Robert K. wrote in post #988429:
> On 20.03.2011 14:19, Brian Candler wrote:
>>> I'd say it means that the default encoding is used.
>>
>> No, it doesn't.
>
> So, which encoding is used then?

None.

> An encoding *has* to be used because
> you cannot write to a file without a particular encoding.

Untrue. In Unix, read() and write() just work on sequences of bytes, and have no concept of encoding.

Perhaps you are thinking of a language like Python 3, where there is a distinction between "characters" and "bytes representing those characters" (maybe Java has that distinction too, I don't know enough about Java to say)

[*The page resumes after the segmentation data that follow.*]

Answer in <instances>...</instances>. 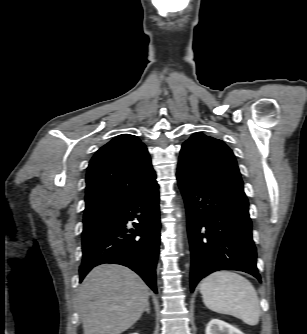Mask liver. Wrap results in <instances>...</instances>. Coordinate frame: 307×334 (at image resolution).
I'll use <instances>...</instances> for the list:
<instances>
[{
  "instance_id": "6515ba94",
  "label": "liver",
  "mask_w": 307,
  "mask_h": 334,
  "mask_svg": "<svg viewBox=\"0 0 307 334\" xmlns=\"http://www.w3.org/2000/svg\"><path fill=\"white\" fill-rule=\"evenodd\" d=\"M77 299L84 334H120L141 317L149 292L131 269L102 264L85 277Z\"/></svg>"
}]
</instances>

In ruby 1.9, every String is a bunch of bytes plus an encoding tag. When you write this out to a file,  and the external encoding is nil, then just the bytes are written, and the encoding is ignored.

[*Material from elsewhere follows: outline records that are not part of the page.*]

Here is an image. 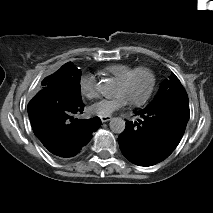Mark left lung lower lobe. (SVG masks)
<instances>
[{
  "label": "left lung lower lobe",
  "mask_w": 213,
  "mask_h": 213,
  "mask_svg": "<svg viewBox=\"0 0 213 213\" xmlns=\"http://www.w3.org/2000/svg\"><path fill=\"white\" fill-rule=\"evenodd\" d=\"M137 122L127 121L118 142L124 156L139 166L164 160L180 142L189 117L171 109L135 112Z\"/></svg>",
  "instance_id": "obj_1"
}]
</instances>
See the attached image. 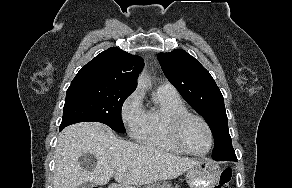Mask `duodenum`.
<instances>
[{"instance_id":"1","label":"duodenum","mask_w":292,"mask_h":188,"mask_svg":"<svg viewBox=\"0 0 292 188\" xmlns=\"http://www.w3.org/2000/svg\"><path fill=\"white\" fill-rule=\"evenodd\" d=\"M109 188H120V187H118V186H116V185H112V186H110Z\"/></svg>"}]
</instances>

> I could see in the console that the file was read properly.

What you see in the console in irb does not necessarily mean much in ruby 1.9, because STDOUT.external_encoding is nil by default too.

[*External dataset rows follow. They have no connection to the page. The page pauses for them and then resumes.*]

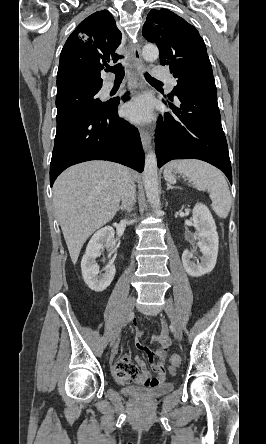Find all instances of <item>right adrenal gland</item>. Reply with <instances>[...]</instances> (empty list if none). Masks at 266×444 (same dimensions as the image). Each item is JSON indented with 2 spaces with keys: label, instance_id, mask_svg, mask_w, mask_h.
Wrapping results in <instances>:
<instances>
[{
  "label": "right adrenal gland",
  "instance_id": "obj_1",
  "mask_svg": "<svg viewBox=\"0 0 266 444\" xmlns=\"http://www.w3.org/2000/svg\"><path fill=\"white\" fill-rule=\"evenodd\" d=\"M119 210L124 211V208H123L122 206H120V207L118 208V211H119Z\"/></svg>",
  "mask_w": 266,
  "mask_h": 444
}]
</instances>
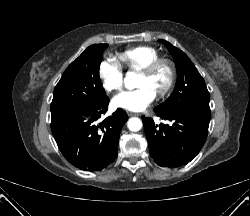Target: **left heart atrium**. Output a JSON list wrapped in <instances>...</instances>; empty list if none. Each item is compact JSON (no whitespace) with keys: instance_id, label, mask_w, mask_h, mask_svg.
Wrapping results in <instances>:
<instances>
[{"instance_id":"obj_1","label":"left heart atrium","mask_w":250,"mask_h":216,"mask_svg":"<svg viewBox=\"0 0 250 216\" xmlns=\"http://www.w3.org/2000/svg\"><path fill=\"white\" fill-rule=\"evenodd\" d=\"M152 99V92L146 87H142L135 91L120 94L116 97L115 102L119 107L138 110L148 105Z\"/></svg>"}]
</instances>
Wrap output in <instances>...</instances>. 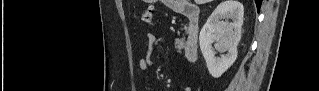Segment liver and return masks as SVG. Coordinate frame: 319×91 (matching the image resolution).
Instances as JSON below:
<instances>
[{"label":"liver","instance_id":"liver-1","mask_svg":"<svg viewBox=\"0 0 319 91\" xmlns=\"http://www.w3.org/2000/svg\"><path fill=\"white\" fill-rule=\"evenodd\" d=\"M211 0H195L196 4H205L207 2H210Z\"/></svg>","mask_w":319,"mask_h":91}]
</instances>
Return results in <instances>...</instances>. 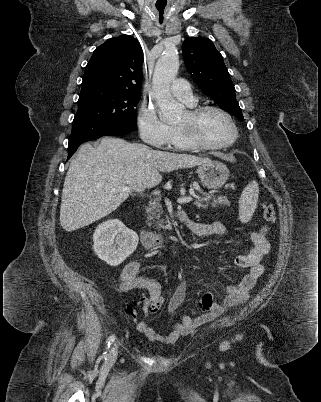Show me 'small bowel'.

> irb(main):001:0> File.open("x","w"){|io| p io.external_encoding; io.puts
> "a"}
> nil
> => nil
> irb(main):002:0> s = File.open("x","r:UTF-8"){|io| p
> io.external_encoding; io.read}
> #<Encoding:UTF-8>
> => "a\n"
> irb(main):003:0> s.valid_encoding?
> => true

Now, that's more complex, and *does* show that the data is valid UTF-8. (I wasn't arguing that it wasn't; I was arguing that your logic was flawed, because even if the data were not valid UTF-8, your program would have run without raising an error. Therefore the fact that it runs without error is insufficient to show that the data is valid UTF-8)

[In Java]
> Now suddenly String.length() no longer returns the length in real
> characters (code points) but rather the length in chars.  I figure,
> Ruby's solution might not be so bad after all.

Of course, even in Unicode, the number of code points is not necessarily the same as the number of glyphs or "printable characters".